9 Responses to “Unconstitutional Constitution Day: A Federal Holiday that James Madison Would Reject”

  1. Harry Beadle

    It could be argued the Constitution itself is “unconstitutional” since those who wrote it had not been authorized to develop an entirely new ruling document, only to remedy problems with the existing Articles of Confederation.

    Reply
  2. gabe

    Indeed it was, Harry!

    And this is a fine piece. Mr madison must be rolling over in his grave – unless of course there is some Federal prohibition against that to protect ground worms!!

    Reply
  3. bobcheeks

    Great essay Dr. Gutzman!

    Re: Madison I can add that I’d read that sometime during his presidency he was asked to allocate $25, 000 for some starving Huguenots, who’d fled oppressing French Papists, and were living on the scratch down in Marietta, Ohio with hardly a tree bark to eat. Well, ol’ Madison put the nix on that deal explaining that it wasn’t the business of the general gummint to participate in such silliness.

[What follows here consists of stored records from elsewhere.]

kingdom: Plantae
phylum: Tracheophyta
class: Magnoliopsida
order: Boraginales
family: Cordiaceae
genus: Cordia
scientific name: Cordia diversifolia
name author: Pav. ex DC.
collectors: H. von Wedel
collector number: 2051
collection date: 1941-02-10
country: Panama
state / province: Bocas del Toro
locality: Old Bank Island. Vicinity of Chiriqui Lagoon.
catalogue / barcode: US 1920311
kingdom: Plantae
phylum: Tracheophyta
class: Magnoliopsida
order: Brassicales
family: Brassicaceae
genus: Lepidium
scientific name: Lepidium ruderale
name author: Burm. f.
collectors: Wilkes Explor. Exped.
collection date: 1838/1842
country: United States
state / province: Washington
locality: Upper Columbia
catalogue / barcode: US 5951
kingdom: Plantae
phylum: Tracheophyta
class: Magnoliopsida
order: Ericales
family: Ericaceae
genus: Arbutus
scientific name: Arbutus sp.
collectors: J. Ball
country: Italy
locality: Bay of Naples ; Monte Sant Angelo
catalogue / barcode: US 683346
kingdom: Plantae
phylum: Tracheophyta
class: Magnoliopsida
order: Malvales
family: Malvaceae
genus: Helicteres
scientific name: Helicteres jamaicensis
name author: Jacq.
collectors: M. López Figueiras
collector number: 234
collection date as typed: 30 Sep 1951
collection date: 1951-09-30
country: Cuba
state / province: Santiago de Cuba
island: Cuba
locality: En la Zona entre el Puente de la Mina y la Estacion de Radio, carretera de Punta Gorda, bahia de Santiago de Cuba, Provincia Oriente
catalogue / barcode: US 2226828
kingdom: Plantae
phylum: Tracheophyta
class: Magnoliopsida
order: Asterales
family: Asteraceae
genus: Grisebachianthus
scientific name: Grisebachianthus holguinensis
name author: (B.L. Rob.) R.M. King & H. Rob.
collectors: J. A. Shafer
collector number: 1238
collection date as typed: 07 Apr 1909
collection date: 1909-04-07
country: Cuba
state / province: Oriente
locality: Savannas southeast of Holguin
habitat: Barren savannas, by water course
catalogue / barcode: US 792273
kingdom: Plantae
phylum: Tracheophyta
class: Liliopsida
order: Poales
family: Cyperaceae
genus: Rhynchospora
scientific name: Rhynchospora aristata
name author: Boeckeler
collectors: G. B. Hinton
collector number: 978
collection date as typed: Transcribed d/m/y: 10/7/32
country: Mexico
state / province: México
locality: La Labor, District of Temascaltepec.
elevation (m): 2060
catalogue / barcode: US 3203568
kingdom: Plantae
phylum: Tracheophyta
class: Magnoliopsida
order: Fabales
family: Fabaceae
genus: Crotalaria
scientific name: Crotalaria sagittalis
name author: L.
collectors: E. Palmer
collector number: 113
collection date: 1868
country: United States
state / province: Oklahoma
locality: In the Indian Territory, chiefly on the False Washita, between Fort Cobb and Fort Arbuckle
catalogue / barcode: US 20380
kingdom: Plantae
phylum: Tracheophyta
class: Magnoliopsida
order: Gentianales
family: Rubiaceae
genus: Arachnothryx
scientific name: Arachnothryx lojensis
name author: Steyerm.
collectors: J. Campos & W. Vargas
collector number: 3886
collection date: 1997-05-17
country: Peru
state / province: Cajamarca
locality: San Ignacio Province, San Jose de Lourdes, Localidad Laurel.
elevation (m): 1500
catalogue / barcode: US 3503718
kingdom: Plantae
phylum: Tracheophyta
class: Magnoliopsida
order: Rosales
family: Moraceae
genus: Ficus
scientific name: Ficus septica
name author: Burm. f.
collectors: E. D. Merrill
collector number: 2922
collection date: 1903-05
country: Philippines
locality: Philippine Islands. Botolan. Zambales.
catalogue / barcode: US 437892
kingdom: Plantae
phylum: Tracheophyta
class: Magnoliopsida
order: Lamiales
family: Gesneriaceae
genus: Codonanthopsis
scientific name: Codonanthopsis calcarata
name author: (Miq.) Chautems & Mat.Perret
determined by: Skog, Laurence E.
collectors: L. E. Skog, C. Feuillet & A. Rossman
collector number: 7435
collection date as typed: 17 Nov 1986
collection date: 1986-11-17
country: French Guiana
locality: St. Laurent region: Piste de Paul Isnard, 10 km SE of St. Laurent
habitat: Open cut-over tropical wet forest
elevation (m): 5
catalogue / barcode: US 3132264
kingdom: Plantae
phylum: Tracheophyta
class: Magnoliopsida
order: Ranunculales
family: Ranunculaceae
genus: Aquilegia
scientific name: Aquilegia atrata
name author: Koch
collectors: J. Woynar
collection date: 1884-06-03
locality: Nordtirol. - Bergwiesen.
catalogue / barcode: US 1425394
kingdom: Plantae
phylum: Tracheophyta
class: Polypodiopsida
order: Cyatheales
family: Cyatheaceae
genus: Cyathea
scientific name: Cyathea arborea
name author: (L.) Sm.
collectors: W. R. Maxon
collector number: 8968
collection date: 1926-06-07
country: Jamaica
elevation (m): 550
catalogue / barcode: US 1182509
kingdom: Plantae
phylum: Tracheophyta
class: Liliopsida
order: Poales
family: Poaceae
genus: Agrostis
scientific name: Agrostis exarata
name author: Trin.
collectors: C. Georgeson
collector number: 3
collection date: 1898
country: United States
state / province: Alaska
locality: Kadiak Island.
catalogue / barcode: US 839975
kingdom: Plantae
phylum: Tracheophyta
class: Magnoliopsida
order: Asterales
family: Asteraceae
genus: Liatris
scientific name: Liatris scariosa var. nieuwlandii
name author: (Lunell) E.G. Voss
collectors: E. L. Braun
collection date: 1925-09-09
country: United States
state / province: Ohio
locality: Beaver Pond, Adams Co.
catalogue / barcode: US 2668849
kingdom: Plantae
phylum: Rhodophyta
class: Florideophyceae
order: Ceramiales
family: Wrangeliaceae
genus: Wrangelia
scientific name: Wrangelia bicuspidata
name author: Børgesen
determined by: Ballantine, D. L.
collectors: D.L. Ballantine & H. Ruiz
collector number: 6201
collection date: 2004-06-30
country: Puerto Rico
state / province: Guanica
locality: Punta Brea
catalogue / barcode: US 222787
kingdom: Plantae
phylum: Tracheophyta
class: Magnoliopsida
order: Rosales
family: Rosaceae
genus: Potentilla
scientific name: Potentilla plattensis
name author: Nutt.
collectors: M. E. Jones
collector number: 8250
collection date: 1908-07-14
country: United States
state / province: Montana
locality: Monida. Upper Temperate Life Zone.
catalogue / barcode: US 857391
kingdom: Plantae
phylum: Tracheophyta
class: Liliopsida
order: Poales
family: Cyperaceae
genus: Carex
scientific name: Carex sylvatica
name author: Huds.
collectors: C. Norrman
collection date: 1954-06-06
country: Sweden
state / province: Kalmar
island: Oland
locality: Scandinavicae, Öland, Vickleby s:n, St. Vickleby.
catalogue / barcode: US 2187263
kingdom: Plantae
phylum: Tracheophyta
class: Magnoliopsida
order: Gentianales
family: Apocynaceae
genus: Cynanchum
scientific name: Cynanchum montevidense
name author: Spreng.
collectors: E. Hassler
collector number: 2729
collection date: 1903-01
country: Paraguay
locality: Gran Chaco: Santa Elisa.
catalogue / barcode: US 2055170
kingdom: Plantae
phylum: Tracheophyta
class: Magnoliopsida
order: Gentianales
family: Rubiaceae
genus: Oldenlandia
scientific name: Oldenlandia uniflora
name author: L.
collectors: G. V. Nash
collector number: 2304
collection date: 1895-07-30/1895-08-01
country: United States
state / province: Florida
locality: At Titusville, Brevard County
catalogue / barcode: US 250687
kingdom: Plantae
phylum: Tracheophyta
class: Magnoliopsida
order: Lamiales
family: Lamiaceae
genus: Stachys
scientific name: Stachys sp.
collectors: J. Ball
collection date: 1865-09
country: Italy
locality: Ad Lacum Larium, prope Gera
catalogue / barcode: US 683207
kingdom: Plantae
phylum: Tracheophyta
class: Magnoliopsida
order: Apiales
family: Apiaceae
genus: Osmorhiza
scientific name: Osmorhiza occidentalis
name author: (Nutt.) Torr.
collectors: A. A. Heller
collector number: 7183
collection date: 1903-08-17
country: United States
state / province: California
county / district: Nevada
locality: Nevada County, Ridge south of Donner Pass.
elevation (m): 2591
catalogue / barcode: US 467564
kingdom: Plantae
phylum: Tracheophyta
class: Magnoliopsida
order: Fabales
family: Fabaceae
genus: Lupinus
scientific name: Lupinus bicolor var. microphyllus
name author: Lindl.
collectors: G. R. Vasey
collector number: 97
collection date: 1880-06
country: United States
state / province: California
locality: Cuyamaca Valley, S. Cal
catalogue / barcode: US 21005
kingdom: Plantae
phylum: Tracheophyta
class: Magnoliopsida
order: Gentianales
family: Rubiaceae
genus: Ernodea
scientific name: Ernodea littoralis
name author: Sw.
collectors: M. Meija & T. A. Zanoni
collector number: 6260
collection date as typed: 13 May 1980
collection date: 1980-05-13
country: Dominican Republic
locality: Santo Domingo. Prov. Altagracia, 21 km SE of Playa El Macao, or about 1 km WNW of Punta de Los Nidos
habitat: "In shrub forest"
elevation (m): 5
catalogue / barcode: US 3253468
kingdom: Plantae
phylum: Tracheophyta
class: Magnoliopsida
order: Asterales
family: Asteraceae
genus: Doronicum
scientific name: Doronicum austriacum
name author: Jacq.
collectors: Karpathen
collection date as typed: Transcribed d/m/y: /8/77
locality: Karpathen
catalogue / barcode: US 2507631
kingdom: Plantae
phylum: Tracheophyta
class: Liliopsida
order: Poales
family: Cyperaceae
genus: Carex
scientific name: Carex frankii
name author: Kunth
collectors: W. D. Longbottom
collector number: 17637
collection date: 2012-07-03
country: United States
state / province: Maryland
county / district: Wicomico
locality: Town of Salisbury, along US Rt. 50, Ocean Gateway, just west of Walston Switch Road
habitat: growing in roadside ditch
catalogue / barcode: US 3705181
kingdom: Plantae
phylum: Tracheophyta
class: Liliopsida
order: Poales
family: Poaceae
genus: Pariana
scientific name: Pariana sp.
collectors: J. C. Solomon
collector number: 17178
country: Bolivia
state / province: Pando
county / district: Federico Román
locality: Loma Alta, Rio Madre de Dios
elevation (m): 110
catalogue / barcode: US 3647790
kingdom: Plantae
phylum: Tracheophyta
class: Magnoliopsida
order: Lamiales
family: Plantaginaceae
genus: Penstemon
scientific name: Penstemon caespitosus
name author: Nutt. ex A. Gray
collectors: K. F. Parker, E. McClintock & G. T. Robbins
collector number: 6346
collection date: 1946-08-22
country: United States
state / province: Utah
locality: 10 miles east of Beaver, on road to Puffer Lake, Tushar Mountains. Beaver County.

    If that story’s true the little Virginian wasn’t all bad.

    Reply
  4. Paul Peterson

    If Madison took such a view of the Constitution and its enumerated powers why did he argue against Congressman Tucker’s motion to add the word “expressly” to the 10th amendment?

    Reply
  5. Kevin Gutzman

    Madison said in the First Congress that inclusion of that word in the amendment would constrain Congress too tightly. He was too late, however, as the Federalists had already promised–in all of the cases listed in my article, plus others–that the principle was implicit in the UNAMENDED Constitution. For example, Governor Randolph told the Richmond Convention over and over that Congress would have only the powers “expressly” granted. He wasn’t just some guy: he was the chief Federalist spokesman in the Convention.

    Madison and others said repeatedly that the Constitution’s meaning was to be found in the Federalists’ explanation of the document to the ratification conventions. Madison’s leaving the word out of the Tenth Amendment, then, could not operate as deleting a principle that was already part of the Constitution.

    Reply
    • Paul Peterson

      Largely non-responsive. First, it does not matter what Randolph (who did not sign the Constitution) said since we are talking about Madison. Contrary to the assertion, Madison said in Congress while responding to Tucker that “it is impossible to limit a government to express powers only. Powers by implication must be admitted or else we will be reduced to recounting every minutiae.” That statement does not delete a principle that was already part of the Constitution; it reaffirms a principle that was already part of the Constitution.

      Reply
      • kevingutzman

        What does signing the Constitution have to do with it? Again, the Constitution’s meaning depends on what the people were told it meant during the ratification process. Federalists assured people of this in the Virginia Convention and elsewhere, notably in THE FEDERALIST. (Madison as Publius, natch.)

        So … Governor Randolph’s repeated assurances to the Virginia Convention, reenforced by George Nicholas’s explanation of the proper approach to constitutional interpretation in the Convention’s last major speech, are probative. (Nicholas was, along with Madison and Randolph, one of the three chief Federalists spokesmen in Richmond.) What anyone said later, even if he had been a major player in the ratification process, isn’t. No one denied during the ratification process that the Federal Government would only have the powers expressly granted, and the people I named in the essay made that argument. Others did as well. Madison couldn’t remove this principle from the Constitution by something he did in the First Congress.

        You have an odd conception of “non-responsive.”